### [Required work]
Please set the lines down again exactly, from the top of the entries through the line that contains "(endometrial) was stained".

### [Material for this task]
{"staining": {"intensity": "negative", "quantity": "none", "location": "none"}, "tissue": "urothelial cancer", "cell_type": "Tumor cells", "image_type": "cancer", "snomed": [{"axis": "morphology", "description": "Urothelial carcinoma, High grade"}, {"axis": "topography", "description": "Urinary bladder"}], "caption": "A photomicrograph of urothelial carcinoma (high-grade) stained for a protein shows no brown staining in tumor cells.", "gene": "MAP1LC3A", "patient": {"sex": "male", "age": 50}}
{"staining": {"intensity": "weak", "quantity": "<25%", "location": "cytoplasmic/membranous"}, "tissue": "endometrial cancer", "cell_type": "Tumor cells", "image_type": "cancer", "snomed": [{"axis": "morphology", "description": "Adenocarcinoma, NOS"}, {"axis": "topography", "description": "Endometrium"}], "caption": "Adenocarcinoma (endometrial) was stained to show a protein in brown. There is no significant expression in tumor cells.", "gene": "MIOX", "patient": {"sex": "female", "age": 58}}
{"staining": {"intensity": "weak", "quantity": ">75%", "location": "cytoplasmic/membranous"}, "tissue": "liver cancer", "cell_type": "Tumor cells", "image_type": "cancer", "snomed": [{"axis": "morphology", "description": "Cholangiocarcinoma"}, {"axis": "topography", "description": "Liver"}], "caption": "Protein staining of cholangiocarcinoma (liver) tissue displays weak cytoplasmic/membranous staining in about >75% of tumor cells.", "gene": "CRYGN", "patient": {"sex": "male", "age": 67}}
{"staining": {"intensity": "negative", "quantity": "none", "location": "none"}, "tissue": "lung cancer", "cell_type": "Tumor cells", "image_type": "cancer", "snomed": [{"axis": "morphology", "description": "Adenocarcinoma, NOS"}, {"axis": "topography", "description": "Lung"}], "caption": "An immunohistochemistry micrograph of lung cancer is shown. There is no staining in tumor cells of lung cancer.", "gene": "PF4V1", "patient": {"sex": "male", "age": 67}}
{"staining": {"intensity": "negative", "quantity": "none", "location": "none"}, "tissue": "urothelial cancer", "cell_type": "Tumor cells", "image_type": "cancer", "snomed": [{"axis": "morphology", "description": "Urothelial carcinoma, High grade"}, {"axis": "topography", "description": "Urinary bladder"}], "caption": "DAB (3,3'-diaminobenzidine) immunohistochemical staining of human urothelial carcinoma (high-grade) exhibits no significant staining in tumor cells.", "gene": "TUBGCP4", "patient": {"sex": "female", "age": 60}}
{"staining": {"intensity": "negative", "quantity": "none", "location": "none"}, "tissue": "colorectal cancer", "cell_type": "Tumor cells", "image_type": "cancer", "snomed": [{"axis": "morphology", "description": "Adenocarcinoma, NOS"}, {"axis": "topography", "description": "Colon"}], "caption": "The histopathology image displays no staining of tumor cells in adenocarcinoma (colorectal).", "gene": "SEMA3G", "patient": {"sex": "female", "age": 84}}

### [Response to this task]
{"staining": {"intensity": "negative", "quantity": "none", "location": "none"}, "tissue": "urothelial cancer", "cell_type": "Tumor cells", "image_type": "cancer", "snomed": [{"axis": "morphology", "description": "Urothelial carcinoma, High grade"}, {"axis": "topography", "description": "Urinary bladder"}], "caption": "A photomicrograph of urothelial carcinoma (high-grade) stained for a protein shows no brown staining in tumor cells.", "gene": "MAP1LC3A", "patient": {"sex": "male", "age": 50}}
{"staining": {"intensity": "weak", "quantity": "<25%", "location": "cytoplasmic/membranous"}, "tissue": "endometrial cancer", "cell_type": "Tumor cells", "image_type": "cancer", "snomed": [{"axis": "morphology", "description": "Adenocarcinoma, NOS"}, {"axis": "topography", "description": "Endometrium"}], "caption": "Adenocarcinoma (endometrial) was stained to show a protein in brown. There is no significant expression in tumor cells.", "gene": "MIOX", "patient": {"sex": "female", "age": 58}}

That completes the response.